Do not take into account the train can not take into account the train is difficult. What distinguishes it from other objects in the frame, except for dimensions? That's right, driving on rails!
After this seemingly uncomplicated discovery, the decision came by itself: we set the area (or areas) in which the train can pass. Taking into account the fact that the train moves strictly along the rails, it is enough for the operator to specify rectangles on both sides of the train’s possible entry-exit, approximately coinciding (more or equal) with the dimensions of the train in the necessary parts of the scene.

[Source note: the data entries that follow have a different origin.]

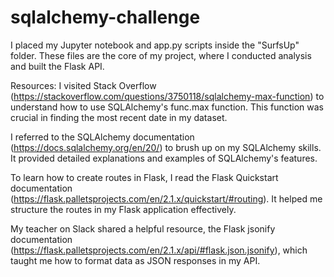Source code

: # sqlalchemy-challenge
I placed my Jupyter notebook and app.py scripts inside the "SurfsUp" folder. These files are the core of my project, where I conducted analysis and built the Flask API.

Resources:
I visited Stack Overflow (https://stackoverflow.com/questions/3750118/sqlalchemy-max-function) to understand how to use SQLAlchemy's func.max function. This function was crucial in finding the most recent date in my dataset.

I referred to the SQLAlchemy documentation (https://docs.sqlalchemy.org/en/20/) to brush up on my SQLAlchemy skills. It provided detailed explanations and examples of SQLAlchemy's features.

To learn how to create routes in Flask, I read the Flask Quickstart documentation (https://flask.palletsprojects.com/en/2.1.x/quickstart/#routing). It helped me structure the routes in my Flask application effectively.

My teacher on Slack shared a helpful resource, the Flask jsonify documentation (https://flask.palletsprojects.com/en/2.1.x/api/#flask.json.jsonify), which taught me how to format data as JSON responses in my API.
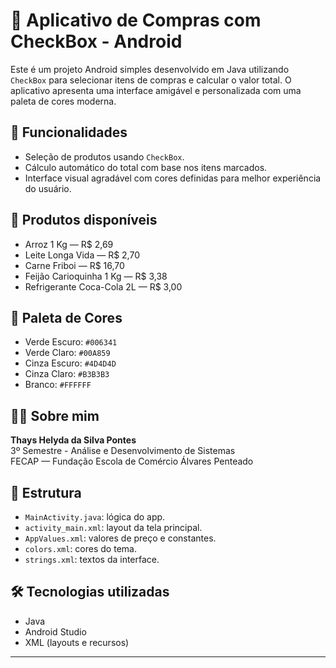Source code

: # 🛒 Aplicativo de Compras com CheckBox - Android

Este é um projeto Android simples desenvolvido em Java utilizando `CheckBox` para selecionar itens de compras e calcular o valor total. O aplicativo apresenta uma interface amigável e personalizada com uma paleta de cores moderna.

## 📱 Funcionalidades

- Seleção de produtos usando `CheckBox`.
- Cálculo automático do total com base nos itens marcados.
- Interface visual agradável com cores definidas para melhor experiência do usuário.

## 🧾 Produtos disponíveis

- Arroz 1 Kg — R$ 2,69  
- Leite Longa Vida — R$ 2,70  
- Carne Friboi — R$ 16,70  
- Feijão Carioquinha 1 Kg — R$ 3,38  
- Refrigerante Coca-Cola 2L — R$ 3,00  

## 🎨 Paleta de Cores

- Verde Escuro: `#006341`
- Verde Claro: `#00A859`
- Cinza Escuro: `#4D4D4D`
- Cinza Claro: `#B3B3B3`
- Branco: `#FFFFFF`

## 👩‍💻 Sobre mim

**Thays Helyda da Silva Pontes**  
3º Semestre - Análise e Desenvolvimento de Sistemas  
FECAP — Fundação Escola de Comércio Álvares Penteado

## 📁 Estrutura

- `MainActivity.java`: lógica do app.
- `activity_main.xml`: layout da tela principal.
- `AppValues.xml`: valores de preço e constantes.
- `colors.xml`: cores do tema.
- `strings.xml`: textos da interface.

## 🛠️ Tecnologias utilizadas

- Java
- Android Studio
- XML (layouts e recursos)

---

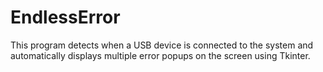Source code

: # EndlessError
This program detects when a USB device is connected to the system and automatically displays multiple error popups on the screen using Tkinter.
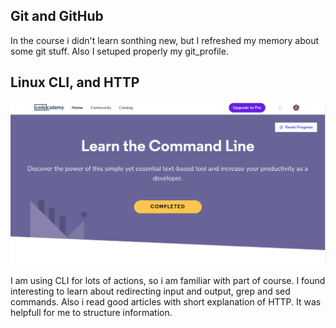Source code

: ## Git and GitHub

In the course i didn't learn sonthing new, but I refreshed my memory about some git stuff. Also I setuped properly my git_profile.

## Linux CLI, and HTTP
![Linux CLI completed](task_linux_cli/task_linux_cli_complited.png)

I am using CLI for lots of actions, so i am familiar with part of course. I found interesting to learn about redirecting input and output, grep and sed commands. 
Also i read good articles with short explanation of HTTP. It was helpfull for me to structure information.
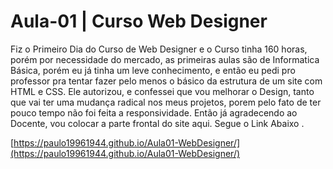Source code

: # Aula-01 | Curso Web Designer

Fiz o Primeiro Dia do Curso de Web Designer e o Curso tinha 160 horas, porém por necessidade do mercado, as primeiras aulas são de Informatica Básica, porém eu já tinha um leve conhecimento, e então eu pedi pro professor pra tentar fazer pelo menos o básico da estrutura de um site com HTML e CSS. Ele autorizou, e confessei que vou melhorar o Design, tanto que vai ter uma mudança radical nos meus projetos, porem pelo fato de ter pouco tempo não foi feita a responsividade. Então já agradecendo ao Docente, vou colocar a parte frontal do site aqui. Segue o Link Abaixo .

[https://paulo19961944.github.io/Aula01-WebDesigner/](https://paulo19961944.github.io/Aula01-WebDesigner/)

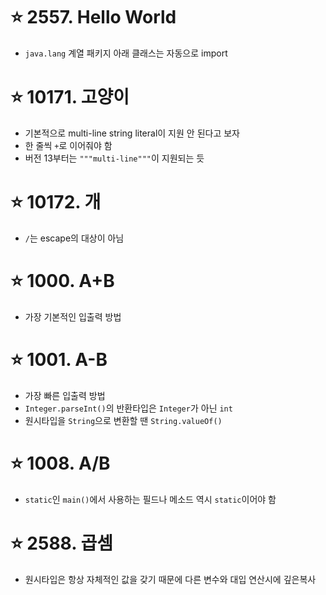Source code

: # ⭐ 2557. Hello World

* `java.lang` 계열 패키지 아래 클래스는 자동으로 import

# ⭐ 10171. 고양이

* 기본적으로 multi-line string literal이 지원 안 된다고 보자
* 한 줄씩 `+`로 이어줘야 함
* 버전 13부터는 `"""multi-line"""`이 지원되는 듯

# ⭐ 10172. 개

* `/`는 escape의 대상이 아님

# ⭐ 1000. A+B

* 가장 기본적인 입출력 방법

# ⭐ 1001. A-B

* 가장 빠른 입출력 방법
* `Integer.parseInt()`의 반환타입은 `Integer`가 아닌 `int`
* 원시타입을 `String`으로 변환할 땐 `String.valueOf()`

# ⭐ 1008. A/B

* `static`인 `main()`에서 사용하는 필드나 메소드 역시 `static`이어야 함

# ⭐ 2588. 곱셈

* 원시타입은 항상 자체적인 값을 갖기 때문에 다른 변수와 대입 연산시에 깊은복사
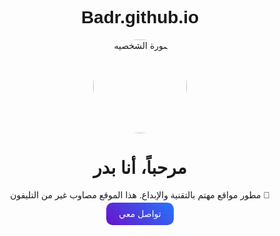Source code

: # Badr.github.io
<!DOCTYPE html>
<html lang="ar">
<head>
  <meta charset="UTF-8">
  <meta name="viewport" content="width=device-width, initial-scale=1">
  <title>بدر | الصفحة الرسمية</title>
  <link rel="stylesheet" href="https://unpkg.com/@picocss/pico">
  <link href="https://fonts.googleapis.com/css2?family=Tajawal&display=swap" rel="stylesheet">
  <style>
    body { font-family: 'Tajawal', sans-serif; text-align: center; padding-top: 50px; }
    img { border-radius: 50%; width: 150px; }
    .btn { background: linear-gradient(45deg, #6a11cb, #2575fc); color: white; padding: 10px 20px; border-radius: 10px; text-decoration: none; }
  </style>
</head>
<body>
  <main class="container">
    <img src="https://via.placeholder.com/150" alt="الصورة الشخصية">
    <h1>مرحباً، أنا بدر</h1>
    <p>مطور مواقع مهتم بالتقنية والإبداع. هذا الموقع مصاوب غير من التليفون 📱</p>
    <a href="mailto:your@email.com" class="btn">تواصل معي</a>
  </main>
</body>
</html>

The so-called region of repression is built along these rectangles. Of course, it can be increased, if necessary, capturing and the neighborhood of a moving train. Here is how the setting looks on the operator's screen:
Then the specified area is divided using an adaptive algorithm into several subdomains, for each of which the movement - the displacement between frames is determined by the correlation method. And since the train can move at a very different speed (and fly at all pairs, and drag on a caterpillar), to improve the accuracy of detection, we determine the offset for frames with different time intervals, and not only between the current and previous frames. In the picture, offsets are marked with red stripes.
But that's not all. We included in the calculation not only the approximate dimensions of the train and its location, but also the direction of travel. This condition eliminates false positives in cases when a large object moves in a frame (for example, when vehicles are moving through a railway crossing) and its trajectory does not coincide with the direction of train movement.

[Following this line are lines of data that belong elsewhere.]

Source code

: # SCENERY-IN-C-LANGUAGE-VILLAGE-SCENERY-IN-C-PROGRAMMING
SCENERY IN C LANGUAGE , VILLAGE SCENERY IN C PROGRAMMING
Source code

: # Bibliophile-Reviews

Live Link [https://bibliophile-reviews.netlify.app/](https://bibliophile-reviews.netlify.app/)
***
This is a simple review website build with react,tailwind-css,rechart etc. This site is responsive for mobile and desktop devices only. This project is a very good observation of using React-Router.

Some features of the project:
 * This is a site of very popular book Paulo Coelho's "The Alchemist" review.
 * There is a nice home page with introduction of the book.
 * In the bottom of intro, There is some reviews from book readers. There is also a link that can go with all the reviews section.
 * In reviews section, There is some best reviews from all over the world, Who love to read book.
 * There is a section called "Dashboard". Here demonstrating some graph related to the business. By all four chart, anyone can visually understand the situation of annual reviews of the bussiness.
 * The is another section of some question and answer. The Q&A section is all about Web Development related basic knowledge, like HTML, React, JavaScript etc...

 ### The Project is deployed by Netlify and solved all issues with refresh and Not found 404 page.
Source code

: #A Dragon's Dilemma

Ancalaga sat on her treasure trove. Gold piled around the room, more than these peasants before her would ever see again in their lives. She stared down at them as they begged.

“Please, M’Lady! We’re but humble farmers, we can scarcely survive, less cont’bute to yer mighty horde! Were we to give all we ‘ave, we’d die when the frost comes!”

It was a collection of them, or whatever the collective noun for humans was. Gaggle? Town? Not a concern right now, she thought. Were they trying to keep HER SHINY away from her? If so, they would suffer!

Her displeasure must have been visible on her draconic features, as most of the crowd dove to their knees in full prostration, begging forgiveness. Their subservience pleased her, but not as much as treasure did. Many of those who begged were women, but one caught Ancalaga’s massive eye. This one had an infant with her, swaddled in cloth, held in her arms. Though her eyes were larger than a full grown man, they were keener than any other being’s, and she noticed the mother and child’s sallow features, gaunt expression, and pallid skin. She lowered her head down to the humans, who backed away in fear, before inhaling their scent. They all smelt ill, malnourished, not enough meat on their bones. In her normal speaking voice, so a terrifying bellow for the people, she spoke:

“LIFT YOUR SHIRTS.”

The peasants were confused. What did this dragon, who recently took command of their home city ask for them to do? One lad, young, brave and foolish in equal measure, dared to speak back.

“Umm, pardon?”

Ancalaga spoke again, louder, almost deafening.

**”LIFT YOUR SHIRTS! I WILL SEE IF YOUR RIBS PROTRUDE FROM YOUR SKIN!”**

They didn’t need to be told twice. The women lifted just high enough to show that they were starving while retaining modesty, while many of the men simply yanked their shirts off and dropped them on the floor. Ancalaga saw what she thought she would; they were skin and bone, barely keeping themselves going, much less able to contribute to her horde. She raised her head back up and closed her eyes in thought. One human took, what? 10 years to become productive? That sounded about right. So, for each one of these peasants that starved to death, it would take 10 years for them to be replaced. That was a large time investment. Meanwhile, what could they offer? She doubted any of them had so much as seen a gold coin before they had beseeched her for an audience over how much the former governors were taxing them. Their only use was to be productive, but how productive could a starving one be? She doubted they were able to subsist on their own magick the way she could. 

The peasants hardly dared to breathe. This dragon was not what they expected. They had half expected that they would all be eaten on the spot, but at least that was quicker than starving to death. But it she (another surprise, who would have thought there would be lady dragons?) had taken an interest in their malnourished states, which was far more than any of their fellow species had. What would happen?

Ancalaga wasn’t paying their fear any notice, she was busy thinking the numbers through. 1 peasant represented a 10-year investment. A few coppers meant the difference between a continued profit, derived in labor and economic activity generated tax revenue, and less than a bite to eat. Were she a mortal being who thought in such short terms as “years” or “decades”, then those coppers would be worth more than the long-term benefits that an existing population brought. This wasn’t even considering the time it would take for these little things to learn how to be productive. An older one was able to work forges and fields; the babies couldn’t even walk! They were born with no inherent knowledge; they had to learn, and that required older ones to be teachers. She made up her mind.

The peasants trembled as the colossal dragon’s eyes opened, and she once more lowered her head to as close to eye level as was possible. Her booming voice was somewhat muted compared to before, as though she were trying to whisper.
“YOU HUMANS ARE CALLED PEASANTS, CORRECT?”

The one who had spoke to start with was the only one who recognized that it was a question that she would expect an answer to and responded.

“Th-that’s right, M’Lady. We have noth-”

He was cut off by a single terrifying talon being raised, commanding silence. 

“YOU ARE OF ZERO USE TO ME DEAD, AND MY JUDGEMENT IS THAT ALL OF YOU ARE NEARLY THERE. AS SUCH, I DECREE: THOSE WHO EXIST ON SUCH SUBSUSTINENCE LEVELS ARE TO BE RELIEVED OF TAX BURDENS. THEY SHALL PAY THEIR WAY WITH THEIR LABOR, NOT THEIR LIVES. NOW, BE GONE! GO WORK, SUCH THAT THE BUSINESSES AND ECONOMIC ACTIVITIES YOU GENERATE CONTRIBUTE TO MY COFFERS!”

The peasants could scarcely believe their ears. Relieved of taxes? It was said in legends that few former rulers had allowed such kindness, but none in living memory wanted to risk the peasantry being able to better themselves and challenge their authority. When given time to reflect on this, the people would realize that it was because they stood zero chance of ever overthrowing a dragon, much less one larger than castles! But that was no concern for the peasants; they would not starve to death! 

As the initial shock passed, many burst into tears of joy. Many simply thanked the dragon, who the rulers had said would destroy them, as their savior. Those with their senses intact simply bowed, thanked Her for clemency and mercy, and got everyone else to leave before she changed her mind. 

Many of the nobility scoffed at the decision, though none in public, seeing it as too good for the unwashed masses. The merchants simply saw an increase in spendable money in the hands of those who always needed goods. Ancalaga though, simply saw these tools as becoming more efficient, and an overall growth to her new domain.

The resulting set of displacements in space is analyzed in time for different subregions and to reduce false positives that may occur due to random distortion or movement of small objects (people / work crew) along the rail or on the apron: based on the analysis, the decision on the presence / absence moving train in a given region.
Accordingly, if the train enters the region (or starts moving, if it was present in the frame initially), an event “train moved” occurs and the state of the region switches to “train inside” (meaning exactly the moving train). When the train leaves the region or stops there, the event “train left” occurs, and the state of the region switches to “no train”. It is clear that the suppression of the train and its surroundings (when setting the appropriate parameter) is carried out by imposing a mask only for those regions in which the current state is listed as “train inside”.
Hooray, we won! Here, in fact, looks like the work of the detector:
Thank you for your attention, we will be happy to answer your questions!